One of Aberdeen's most discussed losers was publican Bob Paige. He also was philosophical: ‘I'm skint,' he said simply, ‘but the easiest thing would be to say the world's been unfair to me. Yes, one enterprise went wrong, but I have done some good things in my time.' Mr Paige bought a ‘spit and sawdust' city-centre pub, tarted it up, concentrating on good quality food and wine, threw out the pool table, barred the old regulars and the kids he darkly suspected of drug-taking. Within a few months he was out of business with his £100,000 house on the market to pay off his debts. He had had a good track record, running a successful ‘English-style' bar by the harbour, where he sold real ale in premises that had once been used for professional purposes by the town's whores. The boom ended exactly as his refurbished pub, Babbie Law's, opened. He said: ‘Oil companies knocked all the expense accounts on the head and opened cheap canteens,' and the restaurant side of the business, on which he had pinned his hopes, collapsed. He admitted to miscalculations, but blamed the recession for his woes: other pubs had since gone bust, and he was convinced the ‘trickle would become a flood'. His former customers argued that he killed Babbie Law's stone-dead with his changes.

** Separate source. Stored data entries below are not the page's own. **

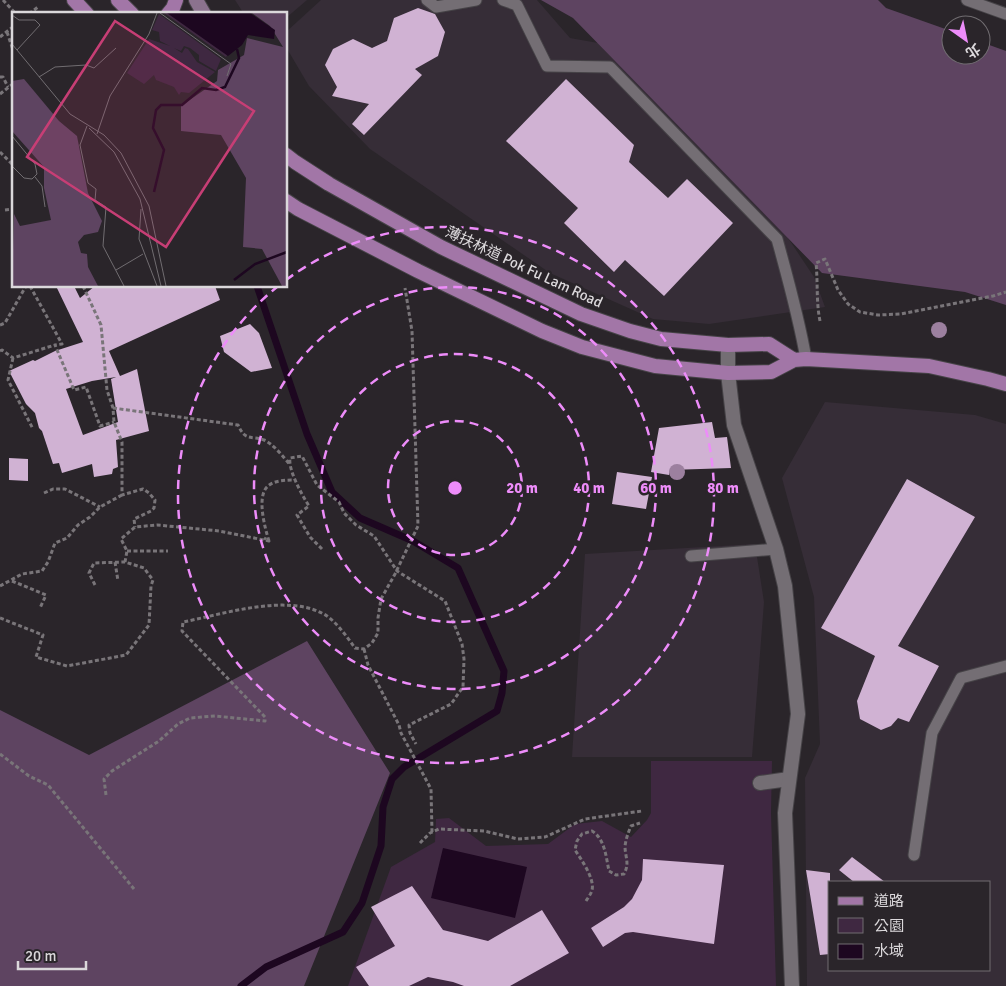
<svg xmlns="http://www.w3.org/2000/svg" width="1006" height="986" font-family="Signika,'Noto Sans TC',sans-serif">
<rect width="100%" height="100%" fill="#2a252a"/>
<!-- built -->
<path fill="#362d37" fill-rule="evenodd" d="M235 0H307L286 18V14H244Z
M321 0H537L570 38 598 43 770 211 814 277 825 307 709 324 653 319 550 273 370 149 309 86 286 47V32Z
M825 402 975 415 1006 424V986H807L805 778 820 744 814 597 782 478ZM830 882H990V970H830Z
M755 544 764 602 752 757H572L585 554Z"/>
<!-- green -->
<path fill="#3f2841" d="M651 761H772L771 813 776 986H348L391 867 435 842 436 819 449 818 486 846 548 844 575 824 602 821 631 837 647 820 651 813Z"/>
<!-- forest -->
<path fill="#5e4461" d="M541 0H878L886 8 951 31V55H981V42L1006 51V305L965 292 822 273 573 18Z
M307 641 390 773 304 986H0V710L89 755Z"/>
<!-- water -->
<path fill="#1d0720" d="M443 848 527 867 515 918 431 898Z"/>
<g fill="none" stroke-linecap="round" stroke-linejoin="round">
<!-- stream -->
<path stroke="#1d0720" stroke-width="7" d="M241 986 266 967 343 932 362 903 381 846 383 807 392 779 404 767 497 711 502 693 504 671 458 568 413 541 360 518 332 492 307 434 257 286"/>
</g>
<!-- building -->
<path fill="#d0b2d3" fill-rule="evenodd" d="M418 8 435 14 445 32 438 56 415 69 422 75 364 135 352 124 369 104 332 96 337 87 325 65 333 49 353 39 372 48 387 41 394 18Z
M566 79 634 145 629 162 668 198 687 179 733 223 664 296 625 260 614 272 564 223 578 208 506 141Z
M56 286H74L80 298 95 286H215L220 300 109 351 120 376 137 369 149 431 116 440 118 467 113 469 112 474 94 477 92 464 62 473 59 463 53 464 42 431 39 428 35 413 26 404 9 371 33 360 35 361 55 351 83 342ZM116 377 111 379 118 422 83 435 66 389 92 381Z
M250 324 259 333 272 368 251 372 224 352 220 336Z
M712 422 715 438 727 437 731 468 670 470 669 475 651 472 659 428Z
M9 458 28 459V481L9 480Z
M617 472 652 477 646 509 612 504Z
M907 479 975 517 898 646 939 666 909 722 898 718 891 726 881 730 860 719 857 701 875 656 821 628Z
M852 857 885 882H854L839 870Z
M643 859 724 865 714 944 633 932 625 933 603 947 591 928 624 907 632 899 642 880Z
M806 870 830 873V954L820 955Z
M412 886 443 930 488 941 542 910 569 953 510 986H464L453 982 428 977 409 986H369L356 967 395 946 371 907Z"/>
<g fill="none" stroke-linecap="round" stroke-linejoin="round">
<!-- service casing -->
<g stroke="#464347" stroke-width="13">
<path id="service" d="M427 0 436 7 476 0
M503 0 517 5 547 66 610 67 777 239C788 279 799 318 806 359
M967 0 1006 14
M691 556 776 549
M914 855 932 733 961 678 1006 666"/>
</g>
<!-- pedestrian casing -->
<g stroke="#464347" stroke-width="16">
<path id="pedestrian" d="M760 783 789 779"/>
</g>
<!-- minor casing -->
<g stroke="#464347" stroke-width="16">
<path id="minor" d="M728 345V373L734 425 776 549 785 586 798 714 785 813 792 986"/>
</g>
<!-- secondary casing -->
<g stroke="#464347" stroke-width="16">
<path id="secondary" d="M196 0 204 14"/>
</g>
<!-- primary casing -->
<g stroke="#464347" stroke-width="16">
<path id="primary" d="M74 0 87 14
M118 0 132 14
M168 14 173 8 176 0
M286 155 295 162 329 184 441 247 581 314 630 331 661 339 728 345 769 344 794 360
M286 201 298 209 418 271 542 331 582 347 655 366 728 373 771 372 794 360 806 359 929 366 988 379 1006 384"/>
</g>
<!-- path -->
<path stroke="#797579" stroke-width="3" stroke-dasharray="4 2.5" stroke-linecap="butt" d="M3 0 16 14
M29 14 38 7
M7 32 14 53
M0 37 14 26
M0 77H3L8 87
M0 94 14 83
M0 152 14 166
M5 210 14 209
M30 286 62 344 55 345 74 390 86 387 100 426 114 422
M83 286 101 325 107 390 113 408 114 422 122 442V495L143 489 149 493 155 500 154 508 151 511 134 519 135 527
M820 321C816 302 818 282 816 263L825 259 838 290 848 304 860 312 878 315 901 314 993 296 1006 292
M0 325 5 323 26 286
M0 351 2 350 13 358 55 345
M13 358 8 380 33 429
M113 408 238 425C246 442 250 435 264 440 272 443 284 457 290 465
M44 493 53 489H65L100 507
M269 541C265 528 256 496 268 486 275 480 287 480 295 480
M322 549 310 537 297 515 309 506C302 495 288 470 290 458L302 456 317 485 339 502 344 513 356 525 374 536 397 571 445 601 462 644 464 659 463 687 451 704 409 725 410 733 416 744
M127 551H168
M115 562 118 581
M12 581 46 595 40 608
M95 585 89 573 94 563 125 562
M0 586 22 574 42 571 48 562 55 543 67 538 78 525 90 517 100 507 122 495
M0 618 43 635 36 657 67 666 126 655 149 625 151 586 153 580 144 568 125 562 127 551 121 539 135 527 157 525 219 531 269 541 264 538
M364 649 368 665 399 725 401 733 431 789 432 832
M0 754 29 776 48 785 134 889
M106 795 104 779 112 771 159 741 178 724 190 718 215 716 265 721V717L182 631 183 622C224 614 290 592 327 616 338 624 347 637 355 648L364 649 372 643 378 633V618L381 599 395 574 418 526 412 331 405 288
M420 843 430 833 439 829 484 831 518 839 545 837 585 819 642 811
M586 901C588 898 591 894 592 890 595 879 581 859 575 850L577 841 582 834 592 831C605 839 606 857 609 871L616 875 624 874C630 863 625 857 625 846 626 839 628 833 631 826L640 823"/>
<!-- service -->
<use href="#service" stroke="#746e74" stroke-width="11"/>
<!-- pedestrian -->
<use href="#pedestrian" stroke="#746e74" stroke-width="14"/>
<!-- minor -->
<use href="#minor" stroke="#746e74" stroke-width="14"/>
<!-- secondary -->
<use href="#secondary" stroke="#8b728e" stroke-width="14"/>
<!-- primary -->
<use href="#primary" stroke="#a276a7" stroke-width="14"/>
</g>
<!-- trees -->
<g fill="#9c809f">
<circle cx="939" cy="330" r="8"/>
<circle cx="677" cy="472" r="8"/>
</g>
<!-- distance rings -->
<g fill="none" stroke="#ed8cf9" stroke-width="2.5" stroke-dasharray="9 6">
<circle cx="455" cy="488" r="67"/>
<circle cx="455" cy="488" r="134"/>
<circle cx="455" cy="488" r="201"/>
<path d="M286 280A268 268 0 1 1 277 287"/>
</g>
<g text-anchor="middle" stroke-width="5" stroke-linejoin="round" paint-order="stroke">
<!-- street labels -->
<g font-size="15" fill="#dbd8db" stroke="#2a252a">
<text transform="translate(524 267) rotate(25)" y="5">薄扶林道 Pok Fu Lam Road</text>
</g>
</g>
<!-- overview -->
<g transform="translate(12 12)">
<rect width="275" height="275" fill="#2a252a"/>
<path d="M152 1H158L216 42 214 45ZM147 2 209 47 204 59 187 49V43L178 36 172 34 169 39 162 36 170 41 173 36 176 37 185 50 203 60 177 81 169 80 167 83 162 75 144 68 142 63 132 72 115 61 137 27 158 34 148 29 147 20 140 18Z" fill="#3f2841"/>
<path d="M240 1H275V274H270L250 237 231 235 234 166 209 123 169 119V94L205 69 206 58 232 43 235 26 271 35 258 14ZM12 67 47 109 65 124 76 181 90 209 86 220 72 223 66 230 69 241 75 242 76 255 86 274H0L2 202 8 214 39 208 32 176V155L0 119V69Z" fill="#5e4461"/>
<path d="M155 1H238L263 18 262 27 236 23 230 33 216 44Z" fill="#1d0720"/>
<path fill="none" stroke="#1d0720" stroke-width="2.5" d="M142 180 152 138 141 116 144 98 149 93H170L190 76 204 78 213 75 227 46 225 37M222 268 243 252 275 240"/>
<path fill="none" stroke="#716d71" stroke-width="1" d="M148 1 219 52 215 64M0 3 7 8H23L28 13 5 38M0 32 58 102 92 123 109 141 137 194 154 274M27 65 43 55 74 53 82 56 104 36M75 114 68 133 76 171 84 177 83 188 94 195 91 234 112 274M77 116 102 140 128 187 149 274M85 122 98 84 137 22 145 1M0 124 23 152 25 162 20 167 12 166 0 154M23 165 30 174 33 195M129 197 127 227 145 274M104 258 131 242"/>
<path fill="#c73e75" fill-opacity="0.15" stroke="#c73e75" stroke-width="2.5" d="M103 9 242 99 154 235 15 145Z"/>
<rect width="275" height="275" fill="none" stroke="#dbd8db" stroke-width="2.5"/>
</g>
<circle cx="455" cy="488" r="8" fill="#ed8cf9" stroke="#2a252a" stroke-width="2.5"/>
<g font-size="15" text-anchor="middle" font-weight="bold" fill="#ed8cf9" stroke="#2a252a" stroke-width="5" stroke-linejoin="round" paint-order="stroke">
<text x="522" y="493">20 m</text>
<text x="589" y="493">40 m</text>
<text x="656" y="493">60 m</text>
<text x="723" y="493">80 m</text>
</g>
<!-- legend -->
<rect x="828" y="881" width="162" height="90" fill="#2a252a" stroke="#716d71"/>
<rect x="838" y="897" width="25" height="8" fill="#a276a7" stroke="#716d71"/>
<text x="874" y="906" font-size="15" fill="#dbd8db">道路</text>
<rect x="838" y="918" width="25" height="15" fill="#3f2841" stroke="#716d71"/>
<text x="874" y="931" font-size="15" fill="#dbd8db">公園</text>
<rect x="838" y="944" width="25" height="15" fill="#1d0720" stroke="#716d71"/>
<text x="874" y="956" font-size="15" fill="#dbd8db">水域</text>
<!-- north arrow -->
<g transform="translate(966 40) rotate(147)"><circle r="24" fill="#2a252a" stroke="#716d71"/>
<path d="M0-4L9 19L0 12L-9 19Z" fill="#ed8cf9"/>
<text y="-8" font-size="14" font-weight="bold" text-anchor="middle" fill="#dbd8db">北</text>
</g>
<!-- scale -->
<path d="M18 961v8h68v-8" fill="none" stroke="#dbd8db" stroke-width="2.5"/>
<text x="25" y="961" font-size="15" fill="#dbd8db" stroke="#2a252a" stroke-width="4" paint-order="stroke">20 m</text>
</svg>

Aberdeen Harbour celebrated its 850th anniversary in 1986; fish has been landed and sold in the town since medieval days. With the loss of fishing grounds like the Icelandic waters, the overfishing of those that remained, and high landing charges in Aberdeen (covered by the national dock labour scheme unlike Peterhead to the north, where charges were considerably lower), the industry had declined through the oil years. The large trawlers had been converted for use as standby rescue vessels, and many of the crews went to work in oil. Two thirds of Aberdeen's fish market lay idle most mornings. Tommy Symmer, who had been showing people round the fish dock for seventeen years, looked through his rheumy eyes across the open water to the far side of the Albert Basin and said: ‘One time you could have walked from bank to bank on fishing boats, no bother, no bother.' When I arrived shortly after dawn, there was one last boat, the
Hélène
from Peterhead, unloading. It had been a good morning, half a dozen others had been and gone. The previous day there had been just two boats.